That guy at the coffeehouse won't shut up
People often go to coffeehouses for reasons beyond that invigorating shot of caffeine. The coffeehouse's role as a so-called "Third Place" — neither home nor work — has been written about often. It can be a communal place to meet a friend or make a new one, find love, plan a protest march or get a little free therapy courtesy of the bored barista.
For some, it is a place to work quietly yet still be comforted by the presence of other humans — a cozy spot to study, listen to Slim Whitman on your Sony Discman or write three pages of that novel that you will never finish.
So what can you do when you are suddenly cornered by some friend-of-a-friend who is determined to talk to you about Obama/the weather/the situation in Palestine?

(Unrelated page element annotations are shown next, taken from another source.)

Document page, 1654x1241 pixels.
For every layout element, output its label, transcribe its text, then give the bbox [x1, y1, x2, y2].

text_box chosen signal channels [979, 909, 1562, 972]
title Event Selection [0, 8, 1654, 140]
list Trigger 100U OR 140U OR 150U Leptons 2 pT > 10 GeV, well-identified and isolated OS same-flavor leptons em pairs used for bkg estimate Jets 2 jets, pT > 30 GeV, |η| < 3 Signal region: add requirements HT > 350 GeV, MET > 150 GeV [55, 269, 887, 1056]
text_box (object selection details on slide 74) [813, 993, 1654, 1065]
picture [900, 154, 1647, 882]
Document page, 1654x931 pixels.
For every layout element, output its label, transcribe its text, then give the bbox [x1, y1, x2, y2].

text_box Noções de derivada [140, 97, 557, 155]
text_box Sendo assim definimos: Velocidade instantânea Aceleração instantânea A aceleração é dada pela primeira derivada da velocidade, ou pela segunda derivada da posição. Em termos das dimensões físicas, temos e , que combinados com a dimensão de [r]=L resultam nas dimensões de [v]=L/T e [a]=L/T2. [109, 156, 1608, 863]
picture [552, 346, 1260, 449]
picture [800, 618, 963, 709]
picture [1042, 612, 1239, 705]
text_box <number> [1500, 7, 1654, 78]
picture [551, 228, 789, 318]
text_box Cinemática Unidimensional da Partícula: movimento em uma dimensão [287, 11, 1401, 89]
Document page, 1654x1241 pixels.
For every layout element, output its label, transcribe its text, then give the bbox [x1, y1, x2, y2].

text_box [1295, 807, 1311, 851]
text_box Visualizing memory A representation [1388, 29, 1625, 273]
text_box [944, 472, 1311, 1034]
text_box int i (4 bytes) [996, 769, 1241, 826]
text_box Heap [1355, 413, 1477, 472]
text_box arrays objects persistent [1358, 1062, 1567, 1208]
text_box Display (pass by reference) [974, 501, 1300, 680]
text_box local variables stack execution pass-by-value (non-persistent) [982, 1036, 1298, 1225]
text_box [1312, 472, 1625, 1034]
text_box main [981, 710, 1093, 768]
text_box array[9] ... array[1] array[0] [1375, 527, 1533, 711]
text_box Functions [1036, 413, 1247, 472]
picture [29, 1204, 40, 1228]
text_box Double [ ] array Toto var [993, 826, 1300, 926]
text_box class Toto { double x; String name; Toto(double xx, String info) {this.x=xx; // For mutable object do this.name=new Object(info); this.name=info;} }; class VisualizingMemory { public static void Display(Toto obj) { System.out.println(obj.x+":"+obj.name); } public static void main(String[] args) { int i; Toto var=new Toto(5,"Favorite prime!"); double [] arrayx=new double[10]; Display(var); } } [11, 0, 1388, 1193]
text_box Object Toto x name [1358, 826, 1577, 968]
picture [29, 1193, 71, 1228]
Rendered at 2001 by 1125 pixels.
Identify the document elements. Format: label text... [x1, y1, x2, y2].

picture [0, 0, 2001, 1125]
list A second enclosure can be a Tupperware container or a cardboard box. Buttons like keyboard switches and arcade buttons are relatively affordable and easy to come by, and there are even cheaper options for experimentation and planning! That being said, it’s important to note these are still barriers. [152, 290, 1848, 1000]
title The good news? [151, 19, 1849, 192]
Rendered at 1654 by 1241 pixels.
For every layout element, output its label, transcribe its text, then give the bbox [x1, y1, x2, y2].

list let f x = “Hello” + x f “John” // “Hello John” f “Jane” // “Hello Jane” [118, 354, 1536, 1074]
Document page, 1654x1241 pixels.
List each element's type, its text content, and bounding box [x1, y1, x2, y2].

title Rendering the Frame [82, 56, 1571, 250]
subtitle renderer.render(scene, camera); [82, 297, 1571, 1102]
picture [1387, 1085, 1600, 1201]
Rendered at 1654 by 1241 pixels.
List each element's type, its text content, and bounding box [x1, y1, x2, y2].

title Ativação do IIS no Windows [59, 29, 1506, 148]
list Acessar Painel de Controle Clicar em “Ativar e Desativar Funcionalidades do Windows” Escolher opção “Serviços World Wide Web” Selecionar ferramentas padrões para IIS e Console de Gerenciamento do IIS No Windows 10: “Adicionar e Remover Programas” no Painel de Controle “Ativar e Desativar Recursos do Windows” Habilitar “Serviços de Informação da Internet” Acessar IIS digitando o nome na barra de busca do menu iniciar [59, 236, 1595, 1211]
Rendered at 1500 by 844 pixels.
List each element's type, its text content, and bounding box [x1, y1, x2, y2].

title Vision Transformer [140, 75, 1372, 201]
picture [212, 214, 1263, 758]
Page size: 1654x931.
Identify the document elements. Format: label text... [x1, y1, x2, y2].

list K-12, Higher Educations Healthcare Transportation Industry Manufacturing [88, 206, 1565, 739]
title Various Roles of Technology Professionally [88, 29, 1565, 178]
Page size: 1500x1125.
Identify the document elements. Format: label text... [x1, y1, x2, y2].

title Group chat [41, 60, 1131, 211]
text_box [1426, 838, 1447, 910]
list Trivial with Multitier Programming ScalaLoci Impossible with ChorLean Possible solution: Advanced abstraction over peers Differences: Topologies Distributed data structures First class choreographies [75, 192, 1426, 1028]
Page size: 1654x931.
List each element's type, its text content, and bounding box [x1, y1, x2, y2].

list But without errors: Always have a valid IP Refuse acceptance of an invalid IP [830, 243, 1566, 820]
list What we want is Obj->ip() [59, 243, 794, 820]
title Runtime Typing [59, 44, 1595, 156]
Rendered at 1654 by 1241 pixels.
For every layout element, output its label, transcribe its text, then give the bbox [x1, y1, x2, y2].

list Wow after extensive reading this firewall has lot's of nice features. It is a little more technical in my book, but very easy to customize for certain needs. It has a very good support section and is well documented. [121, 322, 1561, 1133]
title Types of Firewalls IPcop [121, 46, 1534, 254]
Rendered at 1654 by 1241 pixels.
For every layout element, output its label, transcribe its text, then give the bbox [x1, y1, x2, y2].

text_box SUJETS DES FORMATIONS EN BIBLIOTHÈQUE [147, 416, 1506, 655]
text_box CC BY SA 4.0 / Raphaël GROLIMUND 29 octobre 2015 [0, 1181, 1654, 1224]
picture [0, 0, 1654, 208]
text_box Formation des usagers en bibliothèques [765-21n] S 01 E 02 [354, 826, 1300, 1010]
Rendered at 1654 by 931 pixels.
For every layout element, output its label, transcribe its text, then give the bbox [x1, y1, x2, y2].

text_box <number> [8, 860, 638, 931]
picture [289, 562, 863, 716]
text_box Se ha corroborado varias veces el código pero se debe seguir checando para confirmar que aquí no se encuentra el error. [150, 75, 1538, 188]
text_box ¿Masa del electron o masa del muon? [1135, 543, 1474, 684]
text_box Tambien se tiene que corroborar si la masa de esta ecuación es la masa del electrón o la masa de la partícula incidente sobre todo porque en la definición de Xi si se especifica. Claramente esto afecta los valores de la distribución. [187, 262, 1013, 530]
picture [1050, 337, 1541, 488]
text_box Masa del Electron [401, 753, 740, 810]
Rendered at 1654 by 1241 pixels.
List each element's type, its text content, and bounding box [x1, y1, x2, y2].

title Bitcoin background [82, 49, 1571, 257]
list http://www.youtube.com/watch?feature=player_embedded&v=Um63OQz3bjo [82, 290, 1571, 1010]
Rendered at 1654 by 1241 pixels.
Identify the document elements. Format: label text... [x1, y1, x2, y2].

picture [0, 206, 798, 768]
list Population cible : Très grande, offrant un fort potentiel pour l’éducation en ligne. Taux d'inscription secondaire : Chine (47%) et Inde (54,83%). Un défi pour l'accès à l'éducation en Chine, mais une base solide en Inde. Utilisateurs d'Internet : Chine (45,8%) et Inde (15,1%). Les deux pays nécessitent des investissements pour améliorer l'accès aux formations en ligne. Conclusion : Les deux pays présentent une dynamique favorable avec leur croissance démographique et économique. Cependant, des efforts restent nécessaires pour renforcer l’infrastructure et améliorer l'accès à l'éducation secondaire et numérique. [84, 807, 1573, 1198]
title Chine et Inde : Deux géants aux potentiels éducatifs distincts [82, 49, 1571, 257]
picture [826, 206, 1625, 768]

"This happened to me yesterday — I was the annoying old friend," said Todd Schartung, a regular at Sunergos Coffee in Germantown. "A friend from my old job came in. I hadn't seen him for a while and he acted all happy to see me. But before the conversation was over with, I was talking to the door. He was on the other side, headed out with his wife. And his wife waved, but he didn't."
Kane Holbrook, meanwhile, uses the old "get up and go to the restroom" ploy.
"You tell him you have chronic diarrhea and you really must go to the bathroom," he said. "You say, 'My IBS is really buggin' me.'"
What if you're the barista who's trying to work and that customer just won't move on?
"You get a co-worker to tell you that you really need to help him find a very important invoice," said Holbrook, who makes your lattes and cappuccinos at Sunergos. "That seems to work best for us, because that happens quite often."
And what if that doesn't work?
"A guy who tells me stories all the time came in. I just told him, 'I don't care,' and walked away from him," said Sunergos barista Eric Hammond, with a laugh.